Image Compression by Orthogonal Decomposition Using Cellular Neural Network Chips

Tamás Szirányi

Analogical and Neural Computing Laboratory, Computer and Automation Institute, Hungarian Academy of Sciences

László Czúni

University of Veszprém, Department of Image Processing & Neurocomputing

Summary

In the paper a new hardware architecture for the implementation of a high-speed, low bit-rate image coding system is outlined. Our proposed algorithm is based on the Cellular Neural/Nonlinear Network (CNN) chip-set. A simple and fast method is introduced to generate basis functions of 2 dimensional (2D) orthogonal transformations.

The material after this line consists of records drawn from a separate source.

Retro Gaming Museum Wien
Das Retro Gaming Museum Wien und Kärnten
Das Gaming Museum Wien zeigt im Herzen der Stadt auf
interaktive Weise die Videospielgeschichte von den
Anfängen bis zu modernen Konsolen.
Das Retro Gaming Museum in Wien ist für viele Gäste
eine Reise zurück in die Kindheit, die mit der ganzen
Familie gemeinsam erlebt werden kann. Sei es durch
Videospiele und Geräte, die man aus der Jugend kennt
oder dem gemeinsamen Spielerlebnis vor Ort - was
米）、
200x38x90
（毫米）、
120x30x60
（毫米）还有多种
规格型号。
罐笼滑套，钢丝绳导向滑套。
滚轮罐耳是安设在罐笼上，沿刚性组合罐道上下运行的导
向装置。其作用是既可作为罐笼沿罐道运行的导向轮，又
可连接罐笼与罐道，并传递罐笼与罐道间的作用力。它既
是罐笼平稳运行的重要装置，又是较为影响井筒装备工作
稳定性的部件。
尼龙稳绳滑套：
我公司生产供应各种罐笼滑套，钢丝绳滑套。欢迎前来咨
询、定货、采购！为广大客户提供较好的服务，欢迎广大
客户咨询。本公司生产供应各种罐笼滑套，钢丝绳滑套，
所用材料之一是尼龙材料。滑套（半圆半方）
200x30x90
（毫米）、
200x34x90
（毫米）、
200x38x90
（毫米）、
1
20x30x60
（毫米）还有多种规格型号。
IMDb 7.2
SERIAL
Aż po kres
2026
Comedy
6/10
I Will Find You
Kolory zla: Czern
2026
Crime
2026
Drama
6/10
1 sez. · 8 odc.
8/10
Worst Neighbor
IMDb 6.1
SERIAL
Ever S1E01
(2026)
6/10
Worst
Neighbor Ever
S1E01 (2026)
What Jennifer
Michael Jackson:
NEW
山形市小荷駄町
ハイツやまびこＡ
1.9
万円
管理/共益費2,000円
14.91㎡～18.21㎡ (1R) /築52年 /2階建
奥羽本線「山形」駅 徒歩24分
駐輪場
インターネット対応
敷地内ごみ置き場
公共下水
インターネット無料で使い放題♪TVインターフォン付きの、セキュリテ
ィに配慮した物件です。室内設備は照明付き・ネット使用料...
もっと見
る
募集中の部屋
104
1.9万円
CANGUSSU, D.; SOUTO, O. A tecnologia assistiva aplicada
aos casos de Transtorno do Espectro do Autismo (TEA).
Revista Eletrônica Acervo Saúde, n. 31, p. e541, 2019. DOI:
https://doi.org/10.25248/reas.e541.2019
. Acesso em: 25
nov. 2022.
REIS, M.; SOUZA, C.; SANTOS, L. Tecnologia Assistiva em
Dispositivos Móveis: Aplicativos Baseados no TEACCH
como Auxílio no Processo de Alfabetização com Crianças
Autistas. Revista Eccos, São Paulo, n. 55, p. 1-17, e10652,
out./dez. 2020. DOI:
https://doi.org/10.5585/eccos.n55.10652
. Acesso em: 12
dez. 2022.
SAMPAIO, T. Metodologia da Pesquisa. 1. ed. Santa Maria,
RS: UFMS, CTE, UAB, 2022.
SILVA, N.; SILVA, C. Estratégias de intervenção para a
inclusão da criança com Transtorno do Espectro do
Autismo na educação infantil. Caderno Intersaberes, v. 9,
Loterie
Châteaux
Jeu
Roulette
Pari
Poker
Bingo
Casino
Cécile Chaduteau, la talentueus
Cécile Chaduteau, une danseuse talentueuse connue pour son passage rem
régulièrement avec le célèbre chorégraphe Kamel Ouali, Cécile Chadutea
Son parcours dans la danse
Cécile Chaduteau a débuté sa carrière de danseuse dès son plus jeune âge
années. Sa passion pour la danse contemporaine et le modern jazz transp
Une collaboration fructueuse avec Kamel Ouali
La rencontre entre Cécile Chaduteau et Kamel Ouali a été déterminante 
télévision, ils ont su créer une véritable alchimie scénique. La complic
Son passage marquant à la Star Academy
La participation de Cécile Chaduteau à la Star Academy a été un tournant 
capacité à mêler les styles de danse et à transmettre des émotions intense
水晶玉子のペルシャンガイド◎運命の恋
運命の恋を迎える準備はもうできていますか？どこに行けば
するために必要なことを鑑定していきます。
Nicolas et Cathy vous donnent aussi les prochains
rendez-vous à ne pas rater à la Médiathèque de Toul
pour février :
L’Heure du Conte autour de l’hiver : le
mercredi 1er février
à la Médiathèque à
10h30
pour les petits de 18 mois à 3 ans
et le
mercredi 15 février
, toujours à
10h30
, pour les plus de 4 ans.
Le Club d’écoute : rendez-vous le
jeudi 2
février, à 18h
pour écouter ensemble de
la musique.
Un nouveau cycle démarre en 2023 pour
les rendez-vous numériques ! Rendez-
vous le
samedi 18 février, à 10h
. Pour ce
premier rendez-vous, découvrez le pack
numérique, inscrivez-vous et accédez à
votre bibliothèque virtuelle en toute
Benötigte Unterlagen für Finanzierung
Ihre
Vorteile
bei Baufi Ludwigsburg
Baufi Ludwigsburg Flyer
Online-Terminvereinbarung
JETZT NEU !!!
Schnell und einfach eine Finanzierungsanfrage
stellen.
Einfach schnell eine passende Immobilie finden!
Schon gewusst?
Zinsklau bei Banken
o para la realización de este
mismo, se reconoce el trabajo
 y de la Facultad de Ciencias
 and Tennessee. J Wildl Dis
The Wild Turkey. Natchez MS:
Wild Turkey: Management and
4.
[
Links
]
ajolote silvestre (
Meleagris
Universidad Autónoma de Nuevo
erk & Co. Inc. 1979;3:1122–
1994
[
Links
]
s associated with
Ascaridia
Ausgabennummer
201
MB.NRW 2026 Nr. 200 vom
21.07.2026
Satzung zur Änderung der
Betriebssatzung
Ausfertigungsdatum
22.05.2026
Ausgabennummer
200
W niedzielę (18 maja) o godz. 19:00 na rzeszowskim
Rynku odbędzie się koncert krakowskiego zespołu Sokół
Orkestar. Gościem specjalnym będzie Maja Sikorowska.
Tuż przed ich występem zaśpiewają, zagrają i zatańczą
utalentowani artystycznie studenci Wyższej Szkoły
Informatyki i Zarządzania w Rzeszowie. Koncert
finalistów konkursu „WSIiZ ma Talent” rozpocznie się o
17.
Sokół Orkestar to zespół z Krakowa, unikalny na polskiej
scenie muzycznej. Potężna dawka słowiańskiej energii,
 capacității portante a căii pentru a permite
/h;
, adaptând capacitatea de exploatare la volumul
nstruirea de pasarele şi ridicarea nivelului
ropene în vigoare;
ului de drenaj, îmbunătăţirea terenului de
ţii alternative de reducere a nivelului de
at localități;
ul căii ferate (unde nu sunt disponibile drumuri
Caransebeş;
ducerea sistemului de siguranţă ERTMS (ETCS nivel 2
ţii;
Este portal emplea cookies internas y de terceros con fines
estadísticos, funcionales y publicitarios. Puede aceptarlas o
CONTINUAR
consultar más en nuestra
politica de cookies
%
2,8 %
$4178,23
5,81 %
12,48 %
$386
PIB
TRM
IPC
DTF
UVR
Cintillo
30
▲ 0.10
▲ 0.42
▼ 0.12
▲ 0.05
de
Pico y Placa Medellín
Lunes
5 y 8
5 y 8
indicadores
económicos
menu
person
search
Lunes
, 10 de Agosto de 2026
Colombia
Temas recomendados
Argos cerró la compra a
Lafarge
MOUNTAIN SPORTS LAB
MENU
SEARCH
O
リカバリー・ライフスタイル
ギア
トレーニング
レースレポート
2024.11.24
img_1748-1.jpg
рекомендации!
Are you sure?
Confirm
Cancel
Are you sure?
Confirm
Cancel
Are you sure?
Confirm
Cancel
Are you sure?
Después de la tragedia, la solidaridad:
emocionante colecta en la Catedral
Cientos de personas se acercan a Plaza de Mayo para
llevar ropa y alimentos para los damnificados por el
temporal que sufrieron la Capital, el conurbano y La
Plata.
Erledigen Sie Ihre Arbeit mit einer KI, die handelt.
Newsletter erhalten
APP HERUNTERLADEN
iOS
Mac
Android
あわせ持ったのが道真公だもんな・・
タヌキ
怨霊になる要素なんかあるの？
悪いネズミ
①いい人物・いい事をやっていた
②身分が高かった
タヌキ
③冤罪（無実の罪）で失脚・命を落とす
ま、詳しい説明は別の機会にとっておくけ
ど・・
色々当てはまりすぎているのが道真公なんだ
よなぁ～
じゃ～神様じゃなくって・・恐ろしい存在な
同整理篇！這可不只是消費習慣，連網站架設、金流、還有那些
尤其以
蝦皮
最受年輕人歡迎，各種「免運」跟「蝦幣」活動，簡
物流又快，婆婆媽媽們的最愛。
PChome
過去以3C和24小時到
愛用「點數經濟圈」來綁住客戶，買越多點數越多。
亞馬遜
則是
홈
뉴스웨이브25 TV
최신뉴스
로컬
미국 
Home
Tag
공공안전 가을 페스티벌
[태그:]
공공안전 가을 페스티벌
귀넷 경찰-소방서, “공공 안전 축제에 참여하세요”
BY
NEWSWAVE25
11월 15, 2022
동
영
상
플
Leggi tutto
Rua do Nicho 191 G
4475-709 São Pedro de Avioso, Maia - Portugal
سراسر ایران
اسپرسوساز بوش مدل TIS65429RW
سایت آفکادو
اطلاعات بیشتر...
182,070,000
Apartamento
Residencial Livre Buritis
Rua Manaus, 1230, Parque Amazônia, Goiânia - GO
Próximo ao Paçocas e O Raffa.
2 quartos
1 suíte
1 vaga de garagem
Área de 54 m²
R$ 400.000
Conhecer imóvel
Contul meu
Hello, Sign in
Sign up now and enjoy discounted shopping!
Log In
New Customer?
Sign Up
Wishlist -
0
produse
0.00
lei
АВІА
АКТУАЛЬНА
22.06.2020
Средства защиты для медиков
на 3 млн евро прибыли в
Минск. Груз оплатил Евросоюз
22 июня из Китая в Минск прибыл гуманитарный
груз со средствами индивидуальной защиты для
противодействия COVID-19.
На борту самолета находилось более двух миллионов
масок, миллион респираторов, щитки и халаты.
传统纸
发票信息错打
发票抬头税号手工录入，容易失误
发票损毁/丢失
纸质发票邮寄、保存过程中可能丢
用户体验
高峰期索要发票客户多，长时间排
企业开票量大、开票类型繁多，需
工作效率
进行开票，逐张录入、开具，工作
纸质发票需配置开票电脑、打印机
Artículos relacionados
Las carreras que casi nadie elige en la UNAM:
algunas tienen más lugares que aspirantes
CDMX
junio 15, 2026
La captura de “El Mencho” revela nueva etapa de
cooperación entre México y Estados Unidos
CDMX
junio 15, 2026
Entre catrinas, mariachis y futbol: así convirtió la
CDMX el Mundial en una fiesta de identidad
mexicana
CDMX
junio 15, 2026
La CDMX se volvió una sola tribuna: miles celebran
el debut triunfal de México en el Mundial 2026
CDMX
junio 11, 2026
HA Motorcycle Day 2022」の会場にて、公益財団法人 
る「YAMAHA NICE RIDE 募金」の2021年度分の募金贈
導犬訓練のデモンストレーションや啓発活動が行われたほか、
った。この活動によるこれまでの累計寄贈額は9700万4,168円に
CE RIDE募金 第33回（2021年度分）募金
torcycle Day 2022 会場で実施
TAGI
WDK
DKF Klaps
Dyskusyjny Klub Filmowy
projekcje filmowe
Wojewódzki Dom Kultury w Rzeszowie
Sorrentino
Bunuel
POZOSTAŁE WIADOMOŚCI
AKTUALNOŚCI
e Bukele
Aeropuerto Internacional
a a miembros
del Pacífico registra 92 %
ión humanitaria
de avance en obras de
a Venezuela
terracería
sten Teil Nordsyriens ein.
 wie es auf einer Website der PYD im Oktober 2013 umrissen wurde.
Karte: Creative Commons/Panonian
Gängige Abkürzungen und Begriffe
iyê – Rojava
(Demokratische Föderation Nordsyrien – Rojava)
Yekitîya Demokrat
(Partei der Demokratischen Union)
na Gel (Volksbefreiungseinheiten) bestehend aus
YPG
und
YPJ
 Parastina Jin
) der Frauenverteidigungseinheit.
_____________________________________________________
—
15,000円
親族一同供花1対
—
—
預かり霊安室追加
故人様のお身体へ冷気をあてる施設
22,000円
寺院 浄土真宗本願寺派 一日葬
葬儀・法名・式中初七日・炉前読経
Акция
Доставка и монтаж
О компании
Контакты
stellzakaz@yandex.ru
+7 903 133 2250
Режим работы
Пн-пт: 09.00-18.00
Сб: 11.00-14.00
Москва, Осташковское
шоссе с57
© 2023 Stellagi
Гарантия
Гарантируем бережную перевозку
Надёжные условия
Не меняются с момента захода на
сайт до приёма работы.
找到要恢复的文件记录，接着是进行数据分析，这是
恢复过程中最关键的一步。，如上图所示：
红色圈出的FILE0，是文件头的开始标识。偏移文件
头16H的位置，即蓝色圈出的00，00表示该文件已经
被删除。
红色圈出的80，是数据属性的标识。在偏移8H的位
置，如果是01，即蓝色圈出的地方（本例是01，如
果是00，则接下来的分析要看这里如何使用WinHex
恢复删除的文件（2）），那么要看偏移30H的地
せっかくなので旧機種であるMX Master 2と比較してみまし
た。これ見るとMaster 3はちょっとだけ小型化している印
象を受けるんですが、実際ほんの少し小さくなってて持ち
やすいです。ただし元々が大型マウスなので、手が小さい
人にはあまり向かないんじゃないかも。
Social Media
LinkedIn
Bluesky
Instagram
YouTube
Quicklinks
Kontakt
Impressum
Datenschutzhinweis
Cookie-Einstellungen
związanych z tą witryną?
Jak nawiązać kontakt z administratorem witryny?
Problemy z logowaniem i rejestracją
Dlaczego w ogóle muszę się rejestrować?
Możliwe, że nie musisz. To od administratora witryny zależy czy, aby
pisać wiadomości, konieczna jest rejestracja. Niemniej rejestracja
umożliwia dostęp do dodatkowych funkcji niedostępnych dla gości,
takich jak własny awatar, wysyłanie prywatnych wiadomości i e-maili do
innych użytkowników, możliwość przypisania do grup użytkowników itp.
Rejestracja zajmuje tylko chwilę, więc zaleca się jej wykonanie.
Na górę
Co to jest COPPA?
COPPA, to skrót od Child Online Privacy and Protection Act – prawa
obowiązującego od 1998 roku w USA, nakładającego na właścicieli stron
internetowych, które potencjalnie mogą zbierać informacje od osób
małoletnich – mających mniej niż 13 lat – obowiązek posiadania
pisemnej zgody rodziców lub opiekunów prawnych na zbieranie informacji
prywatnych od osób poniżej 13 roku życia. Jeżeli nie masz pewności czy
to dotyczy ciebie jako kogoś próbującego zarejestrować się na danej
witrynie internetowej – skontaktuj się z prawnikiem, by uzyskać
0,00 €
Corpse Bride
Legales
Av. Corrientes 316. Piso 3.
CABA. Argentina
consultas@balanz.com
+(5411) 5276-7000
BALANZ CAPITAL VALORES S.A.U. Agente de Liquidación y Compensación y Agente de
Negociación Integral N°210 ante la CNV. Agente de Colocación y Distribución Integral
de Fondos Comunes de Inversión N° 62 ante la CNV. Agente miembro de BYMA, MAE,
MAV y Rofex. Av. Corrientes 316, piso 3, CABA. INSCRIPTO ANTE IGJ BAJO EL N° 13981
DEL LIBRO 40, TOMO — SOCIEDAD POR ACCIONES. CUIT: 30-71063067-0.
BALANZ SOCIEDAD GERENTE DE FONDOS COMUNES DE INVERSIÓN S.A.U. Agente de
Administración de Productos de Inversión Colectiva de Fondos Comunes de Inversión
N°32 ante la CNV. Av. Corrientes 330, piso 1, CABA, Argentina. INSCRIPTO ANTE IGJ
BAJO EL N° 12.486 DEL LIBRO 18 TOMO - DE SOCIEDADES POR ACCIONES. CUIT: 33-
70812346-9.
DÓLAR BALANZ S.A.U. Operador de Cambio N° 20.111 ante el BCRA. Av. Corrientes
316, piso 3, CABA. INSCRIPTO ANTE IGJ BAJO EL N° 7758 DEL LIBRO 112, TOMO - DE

Using these 2D basis functions of the Hadamard or Cosine functions, the transformation coefficients of the basic blocks of the image are measured by the CNN. Meanwhile, the CNN can produce the inverse transformation of the measured coefficients and the actual distortion-rate can be computed. If a required distortion-rate is reached, the coding process could be stopped (the use of even more coefficients would increase bit-rate needlessly). Effects of noise and VLSI computing accuracy are also considered to optimise the architecture.

Hardware architecture and operational scheme of the CNN-based coding/decoding system. The CNN is the basic processor to measure the coefficients of the orthogonal transformation, while it calculates the inverse transformation as well. Error-rate and bit-rate are measured in-flight, as the coefficients of the spatial frequencies are estimated sequentially.